Skip the pictures. Give all the data again exactly.

[Version comparison data]
——————
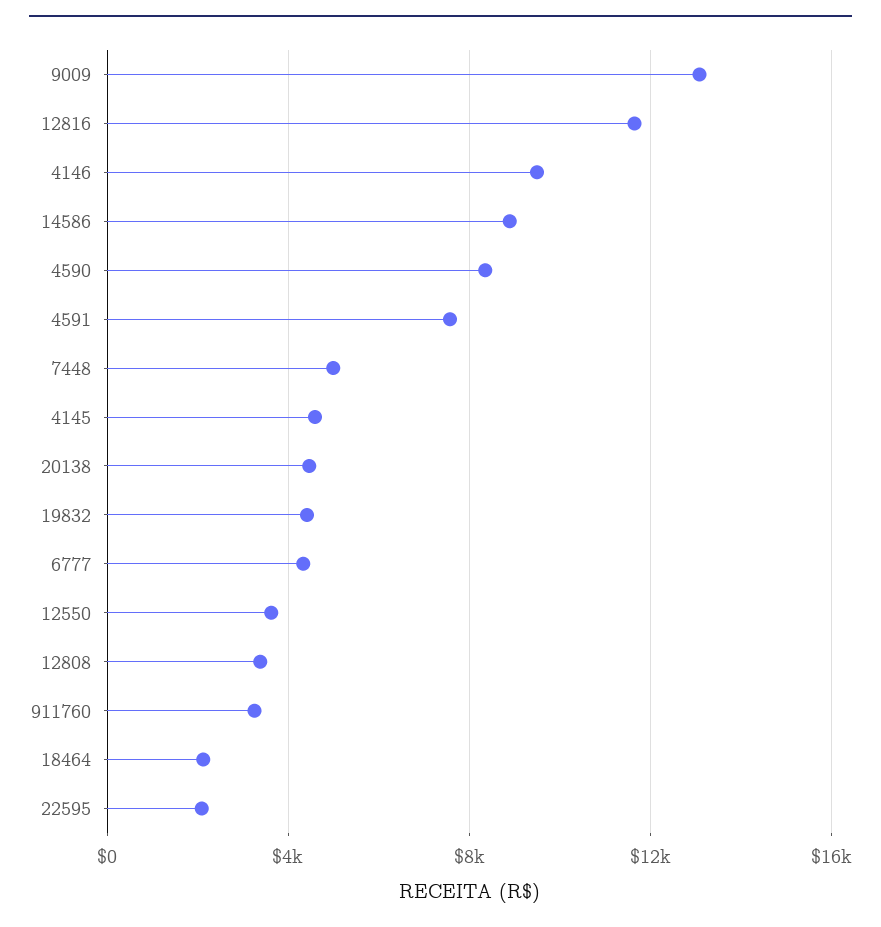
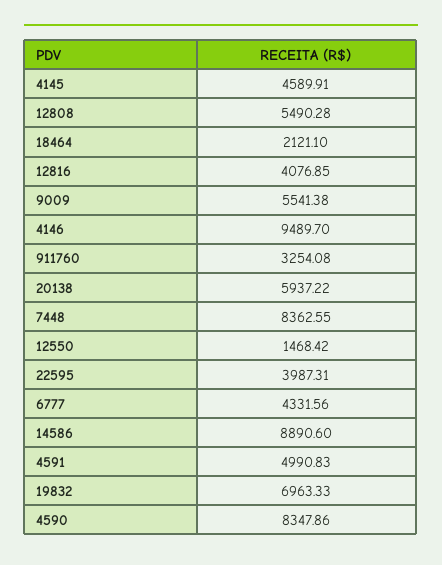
9009: 13000 -> 5541.38
12816: 11500 -> 4076.85
4591: 7500 -> 4990.83
7448: 5000 -> 8362.55
20138: 4500 -> 5937.22
19832: 4500 -> 6963.33
12550: 3500 -> 1468.42
12808: 3500 -> 5490.28
22595: 2000 -> 3987.31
——————
* _SOLUTION_:
9009: 13000 -> 5541.38
12816: 11500 -> 4076.85
4591: 7500 -> 4990.83
7448: 5000 -> 8362.55
20138: 4500 -> 5937.22
19832: 4500 -> 6963.33
12550: 3500 -> 1468.42
12808: 3500 -> 5490.28
22595: 2000 -> 3987.31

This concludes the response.